I’m not 100% sure what the next post in this series will look like, or even if there will be one: the path forwards is less about LLVM’s internals and more a series of grueling engineering efforts to bring the various mollusc crates into compatibility with LLVM’s ability to parse its own bitcode. There are lots of details involved in that, but they boil down to the same fundamental mapping steps discussed above.

Longer term, I don’t really have a goal for mollusc. It’s not intended to be a drop-in replacement for various LLVM internals, and it’s not intended to be a replacement for LLVM itself. Maybe it’ll be useful for doing static analysis in pure Rust; I don’t know! To whit: if the work here interests you, please help me with it! But don’t confuse this for the RIIR to top all RIIRs — it is not and will never be a rewrite of LLVM in Rust.

In other news, I’ve been accumulating LLVM patchsets throughout this work. To highlight a couple:

  • D107536 modifies llvm-bcanalyzer to include a flag that dumps the BLOCKINFO_BLOCK. This is undesirable for normal users, but is very desirable when writing your own bitstream parser.
  • D108441 fixes the Clang frontend’s -ast-dump=json behavior when used in conjunction with -ast-dump-filter=... — previous versions would emit invalid JSON due to some logging information that was spat out on the same output stream. The fix still produces invalid JSON, but in an easier to fix format: the output stream is now a contiguous sequence of JSON documents, meaning that a parser can be told to pick up on the next document immediately after the preceding one ends.
  • D108962 fixes the LangRef documentation for datalayout, making it more clear which fields are optional and what constraints LLVM puts on them during parsing.
  • D109655 fixes a small logic error in LLVM’s BitcodeReader that could cause a vector in the type table to be misconstructed from a malformed IR file.

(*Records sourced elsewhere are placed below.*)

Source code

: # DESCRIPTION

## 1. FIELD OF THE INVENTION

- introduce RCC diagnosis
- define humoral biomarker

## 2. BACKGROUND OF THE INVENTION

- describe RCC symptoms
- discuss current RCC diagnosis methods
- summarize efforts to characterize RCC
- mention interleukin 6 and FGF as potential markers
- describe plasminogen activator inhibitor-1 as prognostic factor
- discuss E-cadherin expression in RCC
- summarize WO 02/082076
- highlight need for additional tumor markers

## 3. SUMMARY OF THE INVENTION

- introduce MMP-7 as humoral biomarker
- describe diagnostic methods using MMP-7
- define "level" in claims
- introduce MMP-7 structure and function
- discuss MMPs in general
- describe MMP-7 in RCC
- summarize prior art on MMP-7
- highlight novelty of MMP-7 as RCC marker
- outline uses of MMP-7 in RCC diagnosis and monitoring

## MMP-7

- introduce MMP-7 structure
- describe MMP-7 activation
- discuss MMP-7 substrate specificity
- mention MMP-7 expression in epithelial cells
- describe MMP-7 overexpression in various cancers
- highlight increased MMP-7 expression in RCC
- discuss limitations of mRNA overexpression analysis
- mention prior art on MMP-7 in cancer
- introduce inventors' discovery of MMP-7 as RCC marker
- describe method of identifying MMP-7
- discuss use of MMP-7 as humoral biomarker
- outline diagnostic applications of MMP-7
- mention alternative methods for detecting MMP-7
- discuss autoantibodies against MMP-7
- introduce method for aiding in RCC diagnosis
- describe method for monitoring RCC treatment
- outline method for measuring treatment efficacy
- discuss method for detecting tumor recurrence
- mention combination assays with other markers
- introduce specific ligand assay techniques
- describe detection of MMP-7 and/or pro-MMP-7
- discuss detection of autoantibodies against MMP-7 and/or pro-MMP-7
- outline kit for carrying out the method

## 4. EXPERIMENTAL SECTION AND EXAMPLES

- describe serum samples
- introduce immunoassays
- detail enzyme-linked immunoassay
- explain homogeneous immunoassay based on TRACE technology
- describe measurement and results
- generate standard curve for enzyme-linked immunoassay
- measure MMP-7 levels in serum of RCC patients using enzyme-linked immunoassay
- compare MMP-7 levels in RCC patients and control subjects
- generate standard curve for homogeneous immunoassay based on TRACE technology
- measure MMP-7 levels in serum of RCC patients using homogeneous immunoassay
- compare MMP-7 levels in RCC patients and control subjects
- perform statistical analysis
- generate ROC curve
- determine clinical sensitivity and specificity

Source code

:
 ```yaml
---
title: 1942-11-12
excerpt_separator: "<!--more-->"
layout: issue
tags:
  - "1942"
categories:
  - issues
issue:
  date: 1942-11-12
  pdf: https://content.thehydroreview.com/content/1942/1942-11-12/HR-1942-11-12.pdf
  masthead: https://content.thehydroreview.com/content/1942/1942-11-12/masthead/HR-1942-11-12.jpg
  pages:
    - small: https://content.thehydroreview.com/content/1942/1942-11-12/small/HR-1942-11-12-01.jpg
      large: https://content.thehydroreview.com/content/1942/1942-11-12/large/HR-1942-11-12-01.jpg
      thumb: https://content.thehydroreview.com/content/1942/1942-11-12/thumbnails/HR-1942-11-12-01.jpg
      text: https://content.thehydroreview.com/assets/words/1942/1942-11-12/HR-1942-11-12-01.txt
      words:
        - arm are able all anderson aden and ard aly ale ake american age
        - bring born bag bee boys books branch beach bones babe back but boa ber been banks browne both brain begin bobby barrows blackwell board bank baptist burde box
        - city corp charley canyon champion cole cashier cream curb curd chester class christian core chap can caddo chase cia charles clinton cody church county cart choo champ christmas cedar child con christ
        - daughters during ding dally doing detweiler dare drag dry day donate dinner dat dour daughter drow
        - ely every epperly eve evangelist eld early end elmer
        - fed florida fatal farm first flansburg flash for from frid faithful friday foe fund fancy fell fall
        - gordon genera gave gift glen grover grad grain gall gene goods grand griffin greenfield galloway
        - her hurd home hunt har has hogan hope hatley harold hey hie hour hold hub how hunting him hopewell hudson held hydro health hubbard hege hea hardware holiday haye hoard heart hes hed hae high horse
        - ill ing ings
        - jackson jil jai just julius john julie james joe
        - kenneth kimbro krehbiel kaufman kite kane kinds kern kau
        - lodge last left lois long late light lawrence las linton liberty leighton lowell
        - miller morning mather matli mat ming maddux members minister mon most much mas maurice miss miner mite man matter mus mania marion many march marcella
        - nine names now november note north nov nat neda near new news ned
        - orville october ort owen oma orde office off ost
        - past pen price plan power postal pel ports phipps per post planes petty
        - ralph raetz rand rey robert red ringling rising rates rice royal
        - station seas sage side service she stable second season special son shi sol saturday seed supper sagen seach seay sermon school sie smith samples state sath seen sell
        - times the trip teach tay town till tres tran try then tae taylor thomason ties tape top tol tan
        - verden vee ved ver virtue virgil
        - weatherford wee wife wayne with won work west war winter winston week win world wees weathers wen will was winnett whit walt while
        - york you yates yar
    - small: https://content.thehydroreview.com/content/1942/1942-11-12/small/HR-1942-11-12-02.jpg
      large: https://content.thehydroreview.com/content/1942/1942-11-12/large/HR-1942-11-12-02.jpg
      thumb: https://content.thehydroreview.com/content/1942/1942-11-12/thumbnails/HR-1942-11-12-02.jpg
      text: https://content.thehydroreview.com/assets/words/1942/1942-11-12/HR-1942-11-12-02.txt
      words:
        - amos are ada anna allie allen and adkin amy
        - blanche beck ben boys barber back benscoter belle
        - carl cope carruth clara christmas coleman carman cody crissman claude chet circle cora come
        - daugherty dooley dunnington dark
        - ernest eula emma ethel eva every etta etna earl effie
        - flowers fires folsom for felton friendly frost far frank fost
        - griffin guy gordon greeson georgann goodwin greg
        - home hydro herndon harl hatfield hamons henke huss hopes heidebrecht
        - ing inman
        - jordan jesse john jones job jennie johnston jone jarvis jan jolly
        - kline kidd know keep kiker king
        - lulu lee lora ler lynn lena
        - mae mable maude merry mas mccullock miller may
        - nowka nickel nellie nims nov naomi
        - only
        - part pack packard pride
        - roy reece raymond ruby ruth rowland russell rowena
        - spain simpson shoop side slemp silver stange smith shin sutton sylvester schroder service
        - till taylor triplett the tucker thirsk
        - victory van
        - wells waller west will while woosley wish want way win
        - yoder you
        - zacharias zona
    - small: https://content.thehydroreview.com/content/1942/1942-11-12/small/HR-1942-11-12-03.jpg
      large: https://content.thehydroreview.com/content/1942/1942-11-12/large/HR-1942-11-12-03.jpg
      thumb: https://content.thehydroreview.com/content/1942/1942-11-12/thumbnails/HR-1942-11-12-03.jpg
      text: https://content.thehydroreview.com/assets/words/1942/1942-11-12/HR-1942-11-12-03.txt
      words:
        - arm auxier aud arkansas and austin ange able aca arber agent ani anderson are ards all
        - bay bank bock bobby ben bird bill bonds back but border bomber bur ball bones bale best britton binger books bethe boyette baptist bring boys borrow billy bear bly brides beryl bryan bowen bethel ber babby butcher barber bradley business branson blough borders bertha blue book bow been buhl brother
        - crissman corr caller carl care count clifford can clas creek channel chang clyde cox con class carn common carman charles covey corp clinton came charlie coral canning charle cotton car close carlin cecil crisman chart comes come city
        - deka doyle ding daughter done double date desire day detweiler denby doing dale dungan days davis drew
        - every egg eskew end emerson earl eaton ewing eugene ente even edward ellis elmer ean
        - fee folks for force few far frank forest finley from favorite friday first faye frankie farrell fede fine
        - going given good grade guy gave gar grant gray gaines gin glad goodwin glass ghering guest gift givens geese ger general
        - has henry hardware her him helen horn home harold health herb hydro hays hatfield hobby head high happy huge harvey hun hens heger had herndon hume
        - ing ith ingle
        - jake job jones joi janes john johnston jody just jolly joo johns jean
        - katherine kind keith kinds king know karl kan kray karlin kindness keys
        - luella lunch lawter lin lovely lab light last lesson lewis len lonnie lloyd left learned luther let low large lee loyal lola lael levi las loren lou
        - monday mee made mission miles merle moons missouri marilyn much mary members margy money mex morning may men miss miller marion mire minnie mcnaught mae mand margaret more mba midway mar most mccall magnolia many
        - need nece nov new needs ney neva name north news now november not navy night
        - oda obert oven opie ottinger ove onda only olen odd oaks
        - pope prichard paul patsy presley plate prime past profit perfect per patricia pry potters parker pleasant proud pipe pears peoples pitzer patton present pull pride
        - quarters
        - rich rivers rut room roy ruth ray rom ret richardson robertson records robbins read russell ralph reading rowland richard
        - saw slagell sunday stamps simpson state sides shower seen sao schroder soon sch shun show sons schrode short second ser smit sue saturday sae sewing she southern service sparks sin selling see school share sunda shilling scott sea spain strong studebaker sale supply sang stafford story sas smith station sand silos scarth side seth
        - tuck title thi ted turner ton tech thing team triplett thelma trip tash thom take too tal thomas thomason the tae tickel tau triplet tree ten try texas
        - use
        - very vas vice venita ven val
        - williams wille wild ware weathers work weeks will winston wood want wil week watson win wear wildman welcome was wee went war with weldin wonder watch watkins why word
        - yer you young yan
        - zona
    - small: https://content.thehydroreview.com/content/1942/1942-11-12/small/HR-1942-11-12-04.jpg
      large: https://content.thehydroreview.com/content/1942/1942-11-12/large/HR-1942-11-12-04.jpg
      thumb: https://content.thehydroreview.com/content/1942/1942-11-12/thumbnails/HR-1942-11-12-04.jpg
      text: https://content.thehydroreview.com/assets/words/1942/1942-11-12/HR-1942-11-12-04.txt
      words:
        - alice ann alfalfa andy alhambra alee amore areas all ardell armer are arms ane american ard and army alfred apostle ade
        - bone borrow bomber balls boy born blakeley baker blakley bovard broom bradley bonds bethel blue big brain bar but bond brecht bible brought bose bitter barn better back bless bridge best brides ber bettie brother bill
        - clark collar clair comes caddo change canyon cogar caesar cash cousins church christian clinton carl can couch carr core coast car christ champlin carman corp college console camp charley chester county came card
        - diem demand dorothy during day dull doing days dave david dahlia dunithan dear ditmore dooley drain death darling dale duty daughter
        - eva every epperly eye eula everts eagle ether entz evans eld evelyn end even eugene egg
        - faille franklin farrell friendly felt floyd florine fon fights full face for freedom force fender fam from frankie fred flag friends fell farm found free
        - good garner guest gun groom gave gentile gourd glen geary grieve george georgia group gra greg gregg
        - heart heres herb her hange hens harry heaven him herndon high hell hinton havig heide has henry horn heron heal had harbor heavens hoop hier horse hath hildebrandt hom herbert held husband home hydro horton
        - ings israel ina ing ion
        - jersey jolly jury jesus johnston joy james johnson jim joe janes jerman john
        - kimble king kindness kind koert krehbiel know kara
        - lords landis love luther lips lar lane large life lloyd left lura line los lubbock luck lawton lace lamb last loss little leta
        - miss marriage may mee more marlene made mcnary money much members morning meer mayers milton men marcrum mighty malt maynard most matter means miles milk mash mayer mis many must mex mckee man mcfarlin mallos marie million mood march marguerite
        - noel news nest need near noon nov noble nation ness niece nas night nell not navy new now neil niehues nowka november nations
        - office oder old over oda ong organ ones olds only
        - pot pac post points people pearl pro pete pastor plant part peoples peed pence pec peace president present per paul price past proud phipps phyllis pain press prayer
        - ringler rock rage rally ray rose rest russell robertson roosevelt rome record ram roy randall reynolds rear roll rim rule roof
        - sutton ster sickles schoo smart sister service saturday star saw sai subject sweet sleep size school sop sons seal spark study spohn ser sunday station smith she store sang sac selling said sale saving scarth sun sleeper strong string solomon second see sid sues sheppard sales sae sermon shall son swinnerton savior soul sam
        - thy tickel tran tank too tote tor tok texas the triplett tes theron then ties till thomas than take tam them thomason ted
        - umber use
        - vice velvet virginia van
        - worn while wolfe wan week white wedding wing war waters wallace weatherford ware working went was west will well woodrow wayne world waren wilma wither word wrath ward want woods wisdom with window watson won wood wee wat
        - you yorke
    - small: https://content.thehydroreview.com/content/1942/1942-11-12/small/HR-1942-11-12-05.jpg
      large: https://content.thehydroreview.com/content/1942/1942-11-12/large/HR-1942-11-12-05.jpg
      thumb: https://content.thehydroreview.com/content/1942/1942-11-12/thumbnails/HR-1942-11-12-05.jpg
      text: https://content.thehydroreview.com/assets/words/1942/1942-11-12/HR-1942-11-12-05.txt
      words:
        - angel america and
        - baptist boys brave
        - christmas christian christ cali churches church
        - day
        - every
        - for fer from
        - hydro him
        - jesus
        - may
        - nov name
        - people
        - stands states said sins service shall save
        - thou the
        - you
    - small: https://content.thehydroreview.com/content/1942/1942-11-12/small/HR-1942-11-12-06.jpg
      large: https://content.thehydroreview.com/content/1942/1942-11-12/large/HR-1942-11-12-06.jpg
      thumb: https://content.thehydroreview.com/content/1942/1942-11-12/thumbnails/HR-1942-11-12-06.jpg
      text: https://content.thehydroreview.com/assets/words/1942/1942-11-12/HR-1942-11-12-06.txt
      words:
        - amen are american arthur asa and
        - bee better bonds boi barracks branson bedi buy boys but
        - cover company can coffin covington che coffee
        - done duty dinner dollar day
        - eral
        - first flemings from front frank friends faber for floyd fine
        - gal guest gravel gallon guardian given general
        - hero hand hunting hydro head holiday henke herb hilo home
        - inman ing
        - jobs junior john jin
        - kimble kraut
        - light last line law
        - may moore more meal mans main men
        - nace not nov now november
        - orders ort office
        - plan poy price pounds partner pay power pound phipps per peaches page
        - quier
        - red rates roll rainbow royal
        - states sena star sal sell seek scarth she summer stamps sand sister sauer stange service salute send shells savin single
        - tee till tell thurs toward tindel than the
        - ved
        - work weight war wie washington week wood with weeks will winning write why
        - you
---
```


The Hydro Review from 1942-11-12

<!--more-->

All of these need review, but I’m a complete novice when it comes to the LLVM review process. If any readers would be kind enough to point me in the right direction for getting them reviewed and merged, I would be extremely grateful!


  1. Critically, our process, not LLVM’s. LLVM’s bitcode reader is much lazier (and in some ways, much lower level) than the one I’ve implemented; you can find it here

  2. Maybe in the future. 

  3. I’m still not 100% clear on these: LLVM’s code makes it seem like they were introduced for speeding up LTO, but the STRTAB_BLOCK at the very least seems to now be the standard string table representation. SYMTAB_BLOCK appears to be a serialized representation of a C structure that provides indirect references into the corresponding string table, which I’m sure will be absolutely painful delightful to model in Rust.  ↩2

  4. Which, curiously, is increasingly hard to find references to in LLVM’s documentation. But it’s still installed with my distribution’s build of LLVM. 

  5. Why partial? Because we want to make invalid states (e.g., a module that’s missing an IDENTIFICATION_BLOCK) unrepresentable in the final API that users are expected to consume. Rust makes us jump through some extra hoops to do that, but the end result that that every BitcodeModule is correct by construction

  6. This reification step includes mapping into IR models. More on that in the next section of the post. 

  7. Presumably LTO reasons. 

  8. Of course, we actually can. But it wouldn’t be very idiomatic of us. 

  9. Well, not quite: I haven’t fully figured out whether this is the best abstraction to use, particularly when only a small subset of blocks need context from other blocks. This may change in the future, but any changes will be API-internal ones. 

  10. My current woe being LLVM’s type table (i.e., TYPE_BLOCK_ID_NEW).